Reportagem publicada no website da ND+, intitulada “Lagoas Ameaçadas de SC”, abordou a degradação de lagoas situadas em Florianópolis, expondo críticas à fiscalização ambiental.
A Floram, responsável por executar a política ambiental municipal, atualmente com 82% do seu quadro funcional vago, necessita urgentemente de concurso público para cumprir, com qualidade, suas funções. Como fiscalizar adequadamente, em uma área de 433 km², com apenas 4 fiscais de nível superior?
Somente com um órgão ambiental estruturado e com pessoal suficiente é possível conter o avanço da ilegalidade no Município e dar cumprimento ao Plano Diretor e à legislação ambiental, conforme já debatido em Reunião Ampliada da Comissão de Meio Ambiente da Câmara de Vereadores (assista aqui).
Em vez de realizar concurso público para preencher as 16 vagas existentes para fiscais de nível superior na Floram, foi expedido o Decreto nº 23.708-2022 criando a Guarda Municipal Ambiental, e agora tramita, na Câmara de Vereadores, o Projeto de Lei Complementar 1912/2022, que visa alterar a carreira da guarda.
Ambos permitem aos guardas municipais atuarem na fiscalização ambiental, por meio da emissão de notificação, autuação e relatório.
Considerando-se a seriedade implicada nas novas atribuições da guarda municipal e suas consequências para o município, elencamos alguns dos seus principais problemas:
• É a Floram o órgão que detém a competência legal de fiscalização ambiental municipal e de licenciamento ambiental. Quem licencia, fiscaliza. A fiscalização por outro órgão pode fragilizar a lavratura do Auto de Infração, ensejando sua anulação.

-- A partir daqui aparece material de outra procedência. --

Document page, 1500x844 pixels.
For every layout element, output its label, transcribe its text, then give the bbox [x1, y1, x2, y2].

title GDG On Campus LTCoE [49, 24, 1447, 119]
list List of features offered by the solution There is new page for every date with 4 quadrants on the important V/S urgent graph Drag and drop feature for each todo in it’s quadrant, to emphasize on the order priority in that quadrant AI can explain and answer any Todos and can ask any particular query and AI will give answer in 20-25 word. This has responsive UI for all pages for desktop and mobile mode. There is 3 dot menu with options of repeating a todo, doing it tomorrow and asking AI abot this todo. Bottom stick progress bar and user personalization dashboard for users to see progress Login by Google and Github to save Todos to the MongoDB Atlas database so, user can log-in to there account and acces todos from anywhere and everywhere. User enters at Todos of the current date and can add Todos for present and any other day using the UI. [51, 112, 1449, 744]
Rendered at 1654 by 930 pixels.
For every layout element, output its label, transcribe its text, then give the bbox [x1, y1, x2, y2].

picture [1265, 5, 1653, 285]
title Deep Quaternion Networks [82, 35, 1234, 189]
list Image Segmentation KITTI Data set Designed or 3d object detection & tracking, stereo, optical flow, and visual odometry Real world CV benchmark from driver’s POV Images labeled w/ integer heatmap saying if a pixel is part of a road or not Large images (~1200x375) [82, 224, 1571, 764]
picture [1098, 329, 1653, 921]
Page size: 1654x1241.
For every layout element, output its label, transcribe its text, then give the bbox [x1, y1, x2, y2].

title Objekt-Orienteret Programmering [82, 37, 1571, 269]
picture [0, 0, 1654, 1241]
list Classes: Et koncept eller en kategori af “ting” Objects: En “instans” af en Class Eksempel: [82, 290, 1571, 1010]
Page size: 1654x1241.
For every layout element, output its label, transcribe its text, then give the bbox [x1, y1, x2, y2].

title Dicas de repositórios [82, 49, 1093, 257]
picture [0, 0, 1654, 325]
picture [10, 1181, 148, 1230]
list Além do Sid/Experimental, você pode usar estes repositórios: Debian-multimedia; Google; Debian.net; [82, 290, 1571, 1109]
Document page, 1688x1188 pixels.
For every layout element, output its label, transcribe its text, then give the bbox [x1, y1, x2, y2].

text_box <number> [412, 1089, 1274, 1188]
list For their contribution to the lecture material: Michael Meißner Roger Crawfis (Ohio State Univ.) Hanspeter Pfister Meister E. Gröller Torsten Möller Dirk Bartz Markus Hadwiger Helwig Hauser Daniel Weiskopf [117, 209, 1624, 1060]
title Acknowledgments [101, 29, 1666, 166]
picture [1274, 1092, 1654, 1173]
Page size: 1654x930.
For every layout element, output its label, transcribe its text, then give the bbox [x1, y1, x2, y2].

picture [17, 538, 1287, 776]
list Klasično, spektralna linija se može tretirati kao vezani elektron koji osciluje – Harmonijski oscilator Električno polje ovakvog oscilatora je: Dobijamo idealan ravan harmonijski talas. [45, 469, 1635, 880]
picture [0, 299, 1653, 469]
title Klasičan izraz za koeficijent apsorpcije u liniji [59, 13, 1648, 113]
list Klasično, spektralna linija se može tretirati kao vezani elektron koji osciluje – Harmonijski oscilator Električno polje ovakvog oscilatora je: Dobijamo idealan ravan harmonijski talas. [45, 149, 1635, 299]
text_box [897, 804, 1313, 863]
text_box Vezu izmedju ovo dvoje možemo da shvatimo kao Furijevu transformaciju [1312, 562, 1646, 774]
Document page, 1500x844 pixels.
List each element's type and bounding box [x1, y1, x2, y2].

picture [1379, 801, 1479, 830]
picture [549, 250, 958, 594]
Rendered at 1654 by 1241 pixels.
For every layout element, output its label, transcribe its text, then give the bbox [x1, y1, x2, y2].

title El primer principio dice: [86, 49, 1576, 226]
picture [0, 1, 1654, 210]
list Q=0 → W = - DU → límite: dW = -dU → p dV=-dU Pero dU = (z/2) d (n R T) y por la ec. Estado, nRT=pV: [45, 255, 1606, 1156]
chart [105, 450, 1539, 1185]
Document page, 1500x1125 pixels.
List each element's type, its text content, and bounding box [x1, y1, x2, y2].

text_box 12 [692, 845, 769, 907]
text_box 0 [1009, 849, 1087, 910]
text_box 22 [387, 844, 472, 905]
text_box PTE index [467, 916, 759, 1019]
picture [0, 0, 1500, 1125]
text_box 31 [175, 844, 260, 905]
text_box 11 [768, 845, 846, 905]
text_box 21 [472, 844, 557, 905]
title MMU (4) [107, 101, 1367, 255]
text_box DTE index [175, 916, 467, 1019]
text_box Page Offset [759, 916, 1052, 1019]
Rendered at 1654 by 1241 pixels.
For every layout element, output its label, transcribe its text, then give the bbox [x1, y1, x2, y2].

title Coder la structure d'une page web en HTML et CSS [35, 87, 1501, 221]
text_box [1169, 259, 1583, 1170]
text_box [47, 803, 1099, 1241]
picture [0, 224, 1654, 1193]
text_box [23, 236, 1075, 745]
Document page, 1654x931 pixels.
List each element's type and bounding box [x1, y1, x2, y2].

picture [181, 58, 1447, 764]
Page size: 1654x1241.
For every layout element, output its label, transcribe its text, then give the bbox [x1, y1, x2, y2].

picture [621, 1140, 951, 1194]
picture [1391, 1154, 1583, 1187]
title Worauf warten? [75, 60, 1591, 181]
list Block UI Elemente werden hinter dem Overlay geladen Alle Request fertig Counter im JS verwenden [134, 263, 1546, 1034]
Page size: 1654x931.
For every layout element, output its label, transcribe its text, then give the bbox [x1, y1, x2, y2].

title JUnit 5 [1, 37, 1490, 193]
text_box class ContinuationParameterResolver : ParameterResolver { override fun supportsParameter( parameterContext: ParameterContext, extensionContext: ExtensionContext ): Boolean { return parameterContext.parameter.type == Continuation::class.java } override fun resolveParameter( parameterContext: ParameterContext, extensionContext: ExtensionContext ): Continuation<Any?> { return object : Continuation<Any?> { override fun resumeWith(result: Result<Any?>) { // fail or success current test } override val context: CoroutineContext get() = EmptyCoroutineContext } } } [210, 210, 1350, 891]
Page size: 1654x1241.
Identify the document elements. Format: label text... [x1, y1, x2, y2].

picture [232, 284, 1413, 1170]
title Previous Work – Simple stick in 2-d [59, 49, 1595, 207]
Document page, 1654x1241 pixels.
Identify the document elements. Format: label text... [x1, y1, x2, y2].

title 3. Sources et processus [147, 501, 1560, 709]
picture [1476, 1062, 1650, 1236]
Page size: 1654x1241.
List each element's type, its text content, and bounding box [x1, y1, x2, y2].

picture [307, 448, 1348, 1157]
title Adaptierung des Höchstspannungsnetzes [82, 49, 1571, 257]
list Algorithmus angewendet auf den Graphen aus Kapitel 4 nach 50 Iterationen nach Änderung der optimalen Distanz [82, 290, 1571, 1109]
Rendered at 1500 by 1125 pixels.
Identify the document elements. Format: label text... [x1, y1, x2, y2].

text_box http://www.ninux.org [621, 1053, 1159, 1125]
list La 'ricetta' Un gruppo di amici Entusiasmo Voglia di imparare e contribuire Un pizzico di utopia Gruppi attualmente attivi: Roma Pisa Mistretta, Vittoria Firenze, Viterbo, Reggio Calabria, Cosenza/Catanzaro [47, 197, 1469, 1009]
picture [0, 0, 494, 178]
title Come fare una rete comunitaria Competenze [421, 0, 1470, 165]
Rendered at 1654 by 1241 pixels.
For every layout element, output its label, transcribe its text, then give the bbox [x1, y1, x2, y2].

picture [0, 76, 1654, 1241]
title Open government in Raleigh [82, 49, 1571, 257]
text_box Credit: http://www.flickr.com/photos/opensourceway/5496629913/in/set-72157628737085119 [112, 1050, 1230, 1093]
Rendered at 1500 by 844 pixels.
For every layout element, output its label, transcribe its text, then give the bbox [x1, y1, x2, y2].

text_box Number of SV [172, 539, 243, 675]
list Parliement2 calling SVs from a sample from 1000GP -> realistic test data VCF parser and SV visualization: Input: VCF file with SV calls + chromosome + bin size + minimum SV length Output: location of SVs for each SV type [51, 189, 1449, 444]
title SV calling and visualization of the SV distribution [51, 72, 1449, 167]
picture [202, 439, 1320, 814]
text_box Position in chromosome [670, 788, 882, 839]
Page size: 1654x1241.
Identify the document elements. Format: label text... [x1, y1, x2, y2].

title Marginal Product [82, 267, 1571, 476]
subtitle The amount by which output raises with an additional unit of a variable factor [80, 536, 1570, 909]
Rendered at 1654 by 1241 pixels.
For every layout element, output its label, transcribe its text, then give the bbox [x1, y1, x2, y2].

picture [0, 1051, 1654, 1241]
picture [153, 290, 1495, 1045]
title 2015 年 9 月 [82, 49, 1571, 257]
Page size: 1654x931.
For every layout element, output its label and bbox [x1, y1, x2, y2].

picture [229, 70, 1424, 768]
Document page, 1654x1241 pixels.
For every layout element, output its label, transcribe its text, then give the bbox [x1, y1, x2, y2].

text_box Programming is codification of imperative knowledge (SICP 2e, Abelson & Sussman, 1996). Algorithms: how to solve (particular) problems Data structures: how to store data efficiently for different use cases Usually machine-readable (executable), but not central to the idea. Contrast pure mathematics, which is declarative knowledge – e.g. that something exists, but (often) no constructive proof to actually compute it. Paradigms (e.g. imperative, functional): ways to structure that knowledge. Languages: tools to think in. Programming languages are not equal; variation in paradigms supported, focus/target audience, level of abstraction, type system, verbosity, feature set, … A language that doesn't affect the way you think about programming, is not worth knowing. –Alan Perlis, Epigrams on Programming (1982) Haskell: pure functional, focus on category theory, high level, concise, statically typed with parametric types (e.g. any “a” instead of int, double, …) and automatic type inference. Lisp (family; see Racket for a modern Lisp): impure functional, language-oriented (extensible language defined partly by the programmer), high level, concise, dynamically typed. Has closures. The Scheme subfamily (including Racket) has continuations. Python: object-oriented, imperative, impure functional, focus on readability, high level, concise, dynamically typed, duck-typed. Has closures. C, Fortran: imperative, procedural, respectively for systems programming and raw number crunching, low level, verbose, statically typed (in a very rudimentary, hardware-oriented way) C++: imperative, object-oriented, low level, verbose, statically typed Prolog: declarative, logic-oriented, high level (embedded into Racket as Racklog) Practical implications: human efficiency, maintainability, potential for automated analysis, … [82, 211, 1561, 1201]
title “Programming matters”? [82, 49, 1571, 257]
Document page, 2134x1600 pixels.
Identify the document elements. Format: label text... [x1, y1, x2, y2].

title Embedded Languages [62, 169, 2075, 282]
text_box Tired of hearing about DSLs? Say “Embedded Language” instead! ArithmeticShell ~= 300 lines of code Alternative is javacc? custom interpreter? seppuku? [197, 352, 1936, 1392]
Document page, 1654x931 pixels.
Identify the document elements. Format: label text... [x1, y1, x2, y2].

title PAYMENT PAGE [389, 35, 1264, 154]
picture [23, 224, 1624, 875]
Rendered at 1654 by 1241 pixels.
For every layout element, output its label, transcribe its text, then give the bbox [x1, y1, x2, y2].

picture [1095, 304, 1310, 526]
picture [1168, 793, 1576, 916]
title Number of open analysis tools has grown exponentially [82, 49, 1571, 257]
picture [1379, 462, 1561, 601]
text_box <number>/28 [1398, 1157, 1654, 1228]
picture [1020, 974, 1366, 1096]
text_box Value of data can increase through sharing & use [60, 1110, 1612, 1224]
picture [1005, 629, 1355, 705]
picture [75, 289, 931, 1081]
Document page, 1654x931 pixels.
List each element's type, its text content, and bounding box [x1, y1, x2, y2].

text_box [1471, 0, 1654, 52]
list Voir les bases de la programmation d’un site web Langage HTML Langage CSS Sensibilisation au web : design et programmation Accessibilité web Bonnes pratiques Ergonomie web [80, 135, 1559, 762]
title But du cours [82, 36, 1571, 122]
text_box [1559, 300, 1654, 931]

• A Ilha de Santa Catarina possui ecossistemas sensíveis que demandam avaliações baseadas em critérios técnicos, por fiscais qualificados e com habilitações específicas (biologia, geografia, engenharia ambiental, etc.). Falhas decorrentes da autuação, como descrição incorreta da infração, podem gerar a nulidade dos autos de infração.
• A atividade de fiscalização é típica de Estado e a escolha dos agentes de fiscalização deve seguir o princípio da impessoalidade/finalidade pública. A designação de servidores por meio de ato do executivo, para exercerem atividade de fiscalização, pode ensejar novos processos judiciais contra o Município, por parte do Ministério Público de Santa Catarina, do Ministério Público do Trabalho e do Tribunal de Contas, devido à inconstitucionalidade implicada no desvio de função. A fiscalização ambiental deve, portanto, ser exercida por servidores investidos em concurso público específico e com formação profissional na área ambiental.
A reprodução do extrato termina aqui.